►

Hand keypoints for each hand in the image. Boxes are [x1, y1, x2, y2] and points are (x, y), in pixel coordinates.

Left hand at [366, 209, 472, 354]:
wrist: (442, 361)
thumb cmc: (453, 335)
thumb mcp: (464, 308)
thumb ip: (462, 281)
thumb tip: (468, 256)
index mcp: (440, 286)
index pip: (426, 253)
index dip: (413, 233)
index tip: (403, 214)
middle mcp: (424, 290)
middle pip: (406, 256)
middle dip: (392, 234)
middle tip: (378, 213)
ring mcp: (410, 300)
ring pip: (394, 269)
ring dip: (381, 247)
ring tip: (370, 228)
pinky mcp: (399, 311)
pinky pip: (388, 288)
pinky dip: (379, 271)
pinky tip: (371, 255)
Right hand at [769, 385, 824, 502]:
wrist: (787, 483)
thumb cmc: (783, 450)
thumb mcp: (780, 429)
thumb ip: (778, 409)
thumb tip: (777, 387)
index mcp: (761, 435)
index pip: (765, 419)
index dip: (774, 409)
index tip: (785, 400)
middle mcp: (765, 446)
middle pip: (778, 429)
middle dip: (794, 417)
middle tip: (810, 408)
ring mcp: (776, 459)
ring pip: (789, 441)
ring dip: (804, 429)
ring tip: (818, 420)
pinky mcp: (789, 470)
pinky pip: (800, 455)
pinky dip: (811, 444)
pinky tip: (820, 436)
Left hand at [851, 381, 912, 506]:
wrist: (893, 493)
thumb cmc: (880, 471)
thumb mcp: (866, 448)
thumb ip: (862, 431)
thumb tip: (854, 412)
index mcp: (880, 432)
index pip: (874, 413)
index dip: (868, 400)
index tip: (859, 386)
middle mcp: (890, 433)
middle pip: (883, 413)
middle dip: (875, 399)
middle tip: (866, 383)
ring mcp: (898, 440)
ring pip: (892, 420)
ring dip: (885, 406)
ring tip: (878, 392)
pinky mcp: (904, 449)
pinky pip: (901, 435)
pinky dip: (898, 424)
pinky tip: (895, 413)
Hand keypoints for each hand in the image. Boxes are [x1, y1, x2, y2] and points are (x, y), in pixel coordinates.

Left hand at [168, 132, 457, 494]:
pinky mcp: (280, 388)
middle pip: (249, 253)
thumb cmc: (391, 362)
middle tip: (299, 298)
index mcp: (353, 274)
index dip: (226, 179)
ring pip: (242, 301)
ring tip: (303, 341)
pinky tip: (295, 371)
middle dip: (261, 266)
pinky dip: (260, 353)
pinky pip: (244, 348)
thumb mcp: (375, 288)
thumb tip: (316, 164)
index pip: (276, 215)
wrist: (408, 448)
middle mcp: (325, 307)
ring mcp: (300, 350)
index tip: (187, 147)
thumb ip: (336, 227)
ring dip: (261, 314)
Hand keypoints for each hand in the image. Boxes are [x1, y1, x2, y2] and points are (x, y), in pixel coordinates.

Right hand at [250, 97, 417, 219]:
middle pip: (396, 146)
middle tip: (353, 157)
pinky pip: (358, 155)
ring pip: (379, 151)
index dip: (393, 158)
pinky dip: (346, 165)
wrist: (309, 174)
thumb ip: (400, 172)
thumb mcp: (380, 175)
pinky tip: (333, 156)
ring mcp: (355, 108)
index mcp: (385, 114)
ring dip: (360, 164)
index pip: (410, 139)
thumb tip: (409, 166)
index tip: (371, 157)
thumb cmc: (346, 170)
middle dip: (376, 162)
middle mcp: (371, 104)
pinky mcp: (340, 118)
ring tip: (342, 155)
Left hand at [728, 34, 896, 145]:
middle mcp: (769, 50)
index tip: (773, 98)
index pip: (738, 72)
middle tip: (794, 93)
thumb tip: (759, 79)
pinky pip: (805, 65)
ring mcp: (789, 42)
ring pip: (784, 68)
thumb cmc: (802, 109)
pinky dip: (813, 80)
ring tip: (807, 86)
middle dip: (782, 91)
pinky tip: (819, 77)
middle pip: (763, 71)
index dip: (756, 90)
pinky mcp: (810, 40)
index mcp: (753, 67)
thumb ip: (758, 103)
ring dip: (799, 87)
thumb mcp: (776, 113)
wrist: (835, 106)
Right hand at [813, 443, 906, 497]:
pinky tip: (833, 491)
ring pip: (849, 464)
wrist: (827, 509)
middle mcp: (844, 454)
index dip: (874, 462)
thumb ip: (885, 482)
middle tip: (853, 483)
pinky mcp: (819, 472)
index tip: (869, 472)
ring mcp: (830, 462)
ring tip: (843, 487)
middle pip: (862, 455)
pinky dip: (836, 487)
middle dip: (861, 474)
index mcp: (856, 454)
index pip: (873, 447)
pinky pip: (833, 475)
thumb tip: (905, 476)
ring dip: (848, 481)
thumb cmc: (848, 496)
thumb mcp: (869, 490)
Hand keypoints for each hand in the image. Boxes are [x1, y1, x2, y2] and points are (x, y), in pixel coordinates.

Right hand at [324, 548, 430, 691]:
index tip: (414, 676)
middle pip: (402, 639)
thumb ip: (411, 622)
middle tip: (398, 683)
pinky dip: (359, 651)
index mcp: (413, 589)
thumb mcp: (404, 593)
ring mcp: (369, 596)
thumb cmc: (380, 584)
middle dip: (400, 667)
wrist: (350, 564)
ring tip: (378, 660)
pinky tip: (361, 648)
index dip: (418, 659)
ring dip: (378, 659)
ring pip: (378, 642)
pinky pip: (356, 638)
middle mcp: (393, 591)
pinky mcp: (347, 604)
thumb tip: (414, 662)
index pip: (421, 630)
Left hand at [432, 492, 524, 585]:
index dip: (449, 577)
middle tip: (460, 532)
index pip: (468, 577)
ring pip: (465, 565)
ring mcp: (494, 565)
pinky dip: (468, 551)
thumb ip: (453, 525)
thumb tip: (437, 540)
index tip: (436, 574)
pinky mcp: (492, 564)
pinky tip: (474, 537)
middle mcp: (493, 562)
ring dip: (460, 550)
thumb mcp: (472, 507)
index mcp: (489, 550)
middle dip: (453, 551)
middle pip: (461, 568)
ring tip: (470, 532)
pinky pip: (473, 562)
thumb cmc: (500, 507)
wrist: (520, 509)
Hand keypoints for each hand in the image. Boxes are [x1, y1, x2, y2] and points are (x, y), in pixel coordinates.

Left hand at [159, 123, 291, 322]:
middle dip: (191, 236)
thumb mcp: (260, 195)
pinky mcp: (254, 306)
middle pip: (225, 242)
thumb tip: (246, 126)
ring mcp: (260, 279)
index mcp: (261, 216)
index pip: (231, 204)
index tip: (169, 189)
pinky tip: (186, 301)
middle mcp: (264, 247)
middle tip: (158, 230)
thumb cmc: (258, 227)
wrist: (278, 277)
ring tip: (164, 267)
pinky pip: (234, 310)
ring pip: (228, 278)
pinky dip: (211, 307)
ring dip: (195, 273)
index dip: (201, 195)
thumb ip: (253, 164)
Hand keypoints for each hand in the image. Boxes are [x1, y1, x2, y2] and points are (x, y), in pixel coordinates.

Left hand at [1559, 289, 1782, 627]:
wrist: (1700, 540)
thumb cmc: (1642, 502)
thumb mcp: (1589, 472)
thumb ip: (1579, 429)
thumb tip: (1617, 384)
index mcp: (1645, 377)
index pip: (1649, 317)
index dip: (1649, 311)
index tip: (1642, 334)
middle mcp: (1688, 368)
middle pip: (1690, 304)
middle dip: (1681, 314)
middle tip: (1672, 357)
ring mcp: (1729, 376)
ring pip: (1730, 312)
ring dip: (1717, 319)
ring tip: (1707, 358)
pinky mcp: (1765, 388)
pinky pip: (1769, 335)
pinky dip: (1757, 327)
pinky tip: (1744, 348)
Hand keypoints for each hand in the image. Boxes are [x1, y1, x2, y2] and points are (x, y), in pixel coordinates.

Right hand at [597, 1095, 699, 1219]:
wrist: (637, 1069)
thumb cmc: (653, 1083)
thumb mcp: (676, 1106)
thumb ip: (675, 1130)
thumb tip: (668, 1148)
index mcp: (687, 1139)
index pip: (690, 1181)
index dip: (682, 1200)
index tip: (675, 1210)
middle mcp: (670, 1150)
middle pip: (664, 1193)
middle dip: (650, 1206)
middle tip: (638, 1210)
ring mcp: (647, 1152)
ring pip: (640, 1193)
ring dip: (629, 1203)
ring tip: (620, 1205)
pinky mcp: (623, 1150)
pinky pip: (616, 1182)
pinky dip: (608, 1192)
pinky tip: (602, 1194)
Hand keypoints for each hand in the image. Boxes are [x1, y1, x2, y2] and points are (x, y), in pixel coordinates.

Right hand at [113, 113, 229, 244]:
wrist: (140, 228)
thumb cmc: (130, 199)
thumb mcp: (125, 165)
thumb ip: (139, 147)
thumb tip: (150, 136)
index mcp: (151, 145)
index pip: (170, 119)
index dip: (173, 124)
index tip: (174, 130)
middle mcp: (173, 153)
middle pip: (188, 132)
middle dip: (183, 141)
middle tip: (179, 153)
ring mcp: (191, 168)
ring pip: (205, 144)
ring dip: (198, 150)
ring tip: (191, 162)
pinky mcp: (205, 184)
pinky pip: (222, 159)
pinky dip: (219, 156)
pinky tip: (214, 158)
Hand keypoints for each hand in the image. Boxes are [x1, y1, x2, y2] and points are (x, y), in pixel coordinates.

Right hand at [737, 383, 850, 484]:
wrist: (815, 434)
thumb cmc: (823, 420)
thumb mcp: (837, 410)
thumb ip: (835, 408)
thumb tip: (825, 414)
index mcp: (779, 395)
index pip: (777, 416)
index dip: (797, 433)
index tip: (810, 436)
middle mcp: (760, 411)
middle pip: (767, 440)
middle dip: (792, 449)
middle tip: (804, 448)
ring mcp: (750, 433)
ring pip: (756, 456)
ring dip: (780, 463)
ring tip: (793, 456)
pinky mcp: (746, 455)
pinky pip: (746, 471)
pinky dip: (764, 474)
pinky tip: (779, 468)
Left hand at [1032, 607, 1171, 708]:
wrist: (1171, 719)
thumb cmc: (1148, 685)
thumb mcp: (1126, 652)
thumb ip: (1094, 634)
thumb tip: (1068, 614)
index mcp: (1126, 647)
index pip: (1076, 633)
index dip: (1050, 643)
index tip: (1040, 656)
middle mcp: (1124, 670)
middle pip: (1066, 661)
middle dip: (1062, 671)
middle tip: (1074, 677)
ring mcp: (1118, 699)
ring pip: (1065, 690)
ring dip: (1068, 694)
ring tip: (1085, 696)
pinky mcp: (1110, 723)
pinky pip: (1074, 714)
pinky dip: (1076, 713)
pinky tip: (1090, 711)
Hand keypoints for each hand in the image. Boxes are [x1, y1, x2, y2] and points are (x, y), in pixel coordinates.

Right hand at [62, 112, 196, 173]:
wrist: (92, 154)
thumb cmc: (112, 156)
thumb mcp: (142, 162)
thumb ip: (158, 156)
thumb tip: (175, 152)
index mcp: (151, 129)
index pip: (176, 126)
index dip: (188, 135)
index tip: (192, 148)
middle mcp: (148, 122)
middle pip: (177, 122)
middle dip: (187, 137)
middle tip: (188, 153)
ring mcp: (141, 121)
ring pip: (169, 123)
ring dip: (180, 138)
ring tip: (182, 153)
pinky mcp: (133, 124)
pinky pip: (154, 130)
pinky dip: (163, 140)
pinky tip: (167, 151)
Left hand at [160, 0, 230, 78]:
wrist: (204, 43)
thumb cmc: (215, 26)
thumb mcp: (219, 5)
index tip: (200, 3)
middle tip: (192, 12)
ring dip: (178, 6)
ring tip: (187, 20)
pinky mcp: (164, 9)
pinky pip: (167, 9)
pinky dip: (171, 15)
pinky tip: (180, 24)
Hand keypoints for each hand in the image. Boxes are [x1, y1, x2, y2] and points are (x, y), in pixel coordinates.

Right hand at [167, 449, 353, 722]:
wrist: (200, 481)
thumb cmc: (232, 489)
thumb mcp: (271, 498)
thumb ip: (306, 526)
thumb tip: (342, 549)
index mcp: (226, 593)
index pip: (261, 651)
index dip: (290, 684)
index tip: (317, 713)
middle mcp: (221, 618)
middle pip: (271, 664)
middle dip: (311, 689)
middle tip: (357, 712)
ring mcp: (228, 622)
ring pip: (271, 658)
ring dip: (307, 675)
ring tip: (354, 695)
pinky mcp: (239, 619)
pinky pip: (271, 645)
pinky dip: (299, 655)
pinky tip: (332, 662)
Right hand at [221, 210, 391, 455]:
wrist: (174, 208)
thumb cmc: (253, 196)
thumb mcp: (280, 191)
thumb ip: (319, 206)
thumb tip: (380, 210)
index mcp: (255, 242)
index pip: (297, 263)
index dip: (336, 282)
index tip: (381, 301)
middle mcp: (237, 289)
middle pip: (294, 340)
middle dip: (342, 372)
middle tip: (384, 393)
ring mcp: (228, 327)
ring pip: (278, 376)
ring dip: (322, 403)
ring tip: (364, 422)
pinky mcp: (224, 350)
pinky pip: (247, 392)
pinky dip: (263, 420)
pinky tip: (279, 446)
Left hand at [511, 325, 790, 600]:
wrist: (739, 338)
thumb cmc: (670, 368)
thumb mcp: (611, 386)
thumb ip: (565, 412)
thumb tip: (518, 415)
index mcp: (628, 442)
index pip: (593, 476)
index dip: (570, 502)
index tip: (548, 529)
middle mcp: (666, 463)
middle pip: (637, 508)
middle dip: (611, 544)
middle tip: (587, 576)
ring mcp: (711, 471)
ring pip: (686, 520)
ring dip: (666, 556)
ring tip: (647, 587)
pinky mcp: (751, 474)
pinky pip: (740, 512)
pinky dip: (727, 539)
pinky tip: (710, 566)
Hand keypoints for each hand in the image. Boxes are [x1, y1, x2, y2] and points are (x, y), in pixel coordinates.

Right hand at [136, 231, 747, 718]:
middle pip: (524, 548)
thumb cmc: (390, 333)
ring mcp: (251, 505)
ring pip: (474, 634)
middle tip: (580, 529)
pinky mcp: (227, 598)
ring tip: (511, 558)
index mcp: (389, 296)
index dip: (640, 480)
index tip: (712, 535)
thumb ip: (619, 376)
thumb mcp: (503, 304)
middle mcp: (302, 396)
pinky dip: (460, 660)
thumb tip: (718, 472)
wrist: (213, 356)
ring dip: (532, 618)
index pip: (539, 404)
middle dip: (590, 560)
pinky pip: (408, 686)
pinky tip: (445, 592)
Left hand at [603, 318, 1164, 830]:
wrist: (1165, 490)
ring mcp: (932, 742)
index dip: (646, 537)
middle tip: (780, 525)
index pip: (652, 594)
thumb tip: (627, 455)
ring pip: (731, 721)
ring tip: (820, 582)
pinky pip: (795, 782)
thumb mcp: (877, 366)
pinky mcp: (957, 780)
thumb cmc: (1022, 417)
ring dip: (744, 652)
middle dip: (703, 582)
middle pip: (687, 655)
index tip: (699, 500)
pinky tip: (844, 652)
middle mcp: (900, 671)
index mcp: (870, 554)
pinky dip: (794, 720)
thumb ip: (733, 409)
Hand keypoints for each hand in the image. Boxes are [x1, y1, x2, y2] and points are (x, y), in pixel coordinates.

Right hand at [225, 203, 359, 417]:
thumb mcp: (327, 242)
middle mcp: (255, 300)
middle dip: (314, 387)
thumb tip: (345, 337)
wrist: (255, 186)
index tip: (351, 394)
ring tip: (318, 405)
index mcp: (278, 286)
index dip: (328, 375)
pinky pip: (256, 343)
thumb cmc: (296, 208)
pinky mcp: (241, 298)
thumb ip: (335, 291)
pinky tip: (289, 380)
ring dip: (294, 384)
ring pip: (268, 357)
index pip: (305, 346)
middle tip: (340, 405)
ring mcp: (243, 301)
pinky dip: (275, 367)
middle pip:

◄

Exercise
Please restate, word for word, the lines of the entries that run from the first line through the one holding "ring dip: (261, 314)", and add nothing.

Response area
Hand keypoints for each hand in the image. Boxes are [x1, y1, x2, y2] and points are (x, y), in pixel coordinates.

Left hand at [366, 209, 472, 354]:
wrist: (442, 361)
thumb cmc: (453, 335)
thumb mcp: (464, 308)
thumb ip: (462, 281)
thumb tip: (468, 256)
index mcp: (440, 286)
index pip: (426, 253)
index dip: (413, 233)
index tip: (403, 214)
middle mcp: (424, 290)
middle pip: (406, 256)
middle dip: (392, 234)
middle tip: (378, 213)
ring mcp: (410, 300)
ring pip: (394, 269)
ring dip: (381, 247)
ring tip: (370, 228)
pinky mcp: (399, 311)
pinky pip: (388, 288)
pinky dip: (379, 271)
pinky tip: (371, 255)
Right hand at [769, 385, 824, 502]:
wrist: (787, 483)
thumb cmc: (783, 450)
thumb mcp: (780, 429)
thumb ip: (778, 409)
thumb tip: (777, 387)
index mcp: (761, 435)
index pip: (765, 419)
index dip: (774, 409)
index tip: (785, 400)
middle mcp: (765, 446)
middle pip: (778, 429)
middle dip: (794, 417)
middle tip: (810, 408)
ring mcp: (776, 459)
ring pip: (789, 441)
ring dip: (804, 429)
ring tip: (818, 420)
pinky mcp: (789, 470)
pinky pip: (800, 455)
pinky dip: (811, 444)
pinky tip: (820, 436)
Left hand at [851, 381, 912, 506]:
wrist: (893, 493)
thumb cmc: (880, 471)
thumb mcp: (866, 448)
thumb ip: (862, 431)
thumb tip: (854, 412)
index mcp: (880, 432)
index pip: (874, 413)
index dip: (868, 400)
index tip: (859, 386)
middle mcp: (890, 433)
middle pip: (883, 413)
middle dip: (875, 399)
middle tip: (866, 383)
ring mcp: (898, 440)
ring pip: (892, 420)
ring dip: (885, 406)
ring tip: (878, 392)
pinky mcp: (904, 449)
pinky pip: (901, 435)
pinky dip: (898, 424)
pinky tip: (895, 413)
Hand keypoints for each hand in the image. Boxes are [x1, y1, x2, y2] and points are (x, y), in pixel coordinates.

Left hand at [168, 132, 457, 494]:
pinky mcp: (280, 388)
middle pip: (249, 253)
thumb cmc: (391, 362)
middle tip: (299, 298)
index mcp: (353, 274)
index dip: (226, 179)
ring pip: (242, 301)
ring tip: (303, 341)
pinky tip: (295, 371)
middle dip: (261, 266)
pinky dip: (260, 353)
pinky pip: (244, 348)
thumb mcp: (375, 288)
thumb tip: (316, 164)
index pip: (276, 215)
wrist: (408, 448)
middle mcp: (325, 307)
ring mcp: (300, 350)
index tip: (187, 147)
thumb ip: (336, 227)
ring dip: (261, 314)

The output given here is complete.